▸ What you should do: The response must restate the data exactly, with nothing left out.

▸ Records provided:
···
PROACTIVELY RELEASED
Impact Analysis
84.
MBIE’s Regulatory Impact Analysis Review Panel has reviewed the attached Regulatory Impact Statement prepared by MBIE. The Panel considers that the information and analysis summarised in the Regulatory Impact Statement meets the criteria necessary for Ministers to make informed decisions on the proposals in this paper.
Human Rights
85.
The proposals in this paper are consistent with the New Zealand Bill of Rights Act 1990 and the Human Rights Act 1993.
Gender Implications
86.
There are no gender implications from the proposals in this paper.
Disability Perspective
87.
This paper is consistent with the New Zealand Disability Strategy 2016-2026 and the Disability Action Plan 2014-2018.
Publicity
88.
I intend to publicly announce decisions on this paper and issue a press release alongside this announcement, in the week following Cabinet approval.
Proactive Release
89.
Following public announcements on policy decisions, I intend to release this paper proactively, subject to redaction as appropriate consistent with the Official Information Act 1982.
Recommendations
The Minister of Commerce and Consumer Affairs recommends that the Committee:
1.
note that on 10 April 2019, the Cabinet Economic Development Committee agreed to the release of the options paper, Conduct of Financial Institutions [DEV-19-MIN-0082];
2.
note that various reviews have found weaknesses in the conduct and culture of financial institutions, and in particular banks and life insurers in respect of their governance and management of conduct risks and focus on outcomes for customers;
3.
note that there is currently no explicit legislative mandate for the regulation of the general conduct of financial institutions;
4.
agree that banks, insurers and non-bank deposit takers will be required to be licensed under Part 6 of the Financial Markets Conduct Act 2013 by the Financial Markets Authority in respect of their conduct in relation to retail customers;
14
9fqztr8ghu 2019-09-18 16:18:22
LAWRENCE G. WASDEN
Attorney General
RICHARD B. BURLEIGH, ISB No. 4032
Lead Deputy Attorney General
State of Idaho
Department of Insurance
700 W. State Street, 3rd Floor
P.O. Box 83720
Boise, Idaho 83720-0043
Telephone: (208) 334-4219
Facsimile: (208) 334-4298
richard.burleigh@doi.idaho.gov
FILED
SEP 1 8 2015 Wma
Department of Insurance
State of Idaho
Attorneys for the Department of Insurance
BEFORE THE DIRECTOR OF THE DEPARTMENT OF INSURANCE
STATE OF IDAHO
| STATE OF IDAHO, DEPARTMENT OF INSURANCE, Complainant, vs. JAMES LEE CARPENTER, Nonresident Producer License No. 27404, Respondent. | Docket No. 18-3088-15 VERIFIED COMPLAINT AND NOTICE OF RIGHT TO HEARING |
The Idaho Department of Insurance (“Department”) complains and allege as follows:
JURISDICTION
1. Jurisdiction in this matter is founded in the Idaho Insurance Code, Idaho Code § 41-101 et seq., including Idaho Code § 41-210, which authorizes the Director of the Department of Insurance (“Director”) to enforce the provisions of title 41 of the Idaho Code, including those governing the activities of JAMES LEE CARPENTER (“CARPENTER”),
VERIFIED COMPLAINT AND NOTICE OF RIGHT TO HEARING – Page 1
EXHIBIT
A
···
▸ Exercise solution:
PROACTIVELY RELEASED
Impact Analysis
84.
MBIE’s Regulatory Impact Analysis Review Panel has reviewed the attached Regulatory Impact Statement prepared by MBIE. The Panel considers that the information and analysis summarised in the Regulatory Impact Statement meets the criteria necessary for Ministers to make informed decisions on the proposals in this paper.
Human Rights
85.
The proposals in this paper are consistent with the New Zealand Bill of Rights Act 1990 and the Human Rights Act 1993.
Gender Implications
86.
There are no gender implications from the proposals in this paper.
Disability Perspective
87.
This paper is consistent with the New Zealand Disability Strategy 2016-2026 and the Disability Action Plan 2014-2018.
Publicity
88.
I intend to publicly announce decisions on this paper and issue a press release alongside this announcement, in the week following Cabinet approval.
Proactive Release
89.
Following public announcements on policy decisions, I intend to release this paper proactively, subject to redaction as appropriate consistent with the Official Information Act 1982.
Recommendations
The Minister of Commerce and Consumer Affairs recommends that the Committee:
1.
note that on 10 April 2019, the Cabinet Economic Development Committee agreed to the release of the options paper, Conduct of Financial Institutions [DEV-19-MIN-0082];
2.
note that various reviews have found weaknesses in the conduct and culture of financial institutions, and in particular banks and life insurers in respect of their governance and management of conduct risks and focus on outcomes for customers;
3.
note that there is currently no explicit legislative mandate for the regulation of the general conduct of financial institutions;
4.
agree that banks, insurers and non-bank deposit takers will be required to be licensed under Part 6 of the Financial Markets Conduct Act 2013 by the Financial Markets Authority in respect of their conduct in relation to retail customers;
14
9fqztr8ghu 2019-09-18 16:18:22
LAWRENCE G. WASDEN
Attorney General
RICHARD B. BURLEIGH, ISB No. 4032
Lead Deputy Attorney General
State of Idaho
Department of Insurance
700 W. State Street, 3rd Floor
P.O. Box 83720
Boise, Idaho 83720-0043
Telephone: (208) 334-4219
Facsimile: (208) 334-4298
richard.burleigh@doi.idaho.gov
FILED
SEP 1 8 2015 Wma
Department of Insurance
State of Idaho
Attorneys for the Department of Insurance
BEFORE THE DIRECTOR OF THE DEPARTMENT OF INSURANCE
STATE OF IDAHO
| STATE OF IDAHO, DEPARTMENT OF INSURANCE, Complainant, vs. JAMES LEE CARPENTER, Nonresident Producer License No. 27404, Respondent. | Docket No. 18-3088-15 VERIFIED COMPLAINT AND NOTICE OF RIGHT TO HEARING |
The Idaho Department of Insurance (“Department”) complains and allege as follows:
JURISDICTION
1. Jurisdiction in this matter is founded in the Idaho Insurance Code, Idaho Code § 41-101 et seq., including Idaho Code § 41-210, which authorizes the Director of the Department of Insurance (“Director”) to enforce the provisions of title 41 of the Idaho Code, including those governing the activities of JAMES LEE CARPENTER (“CARPENTER”),
VERIFIED COMPLAINT AND NOTICE OF RIGHT TO HEARING – Page 1
EXHIBIT
A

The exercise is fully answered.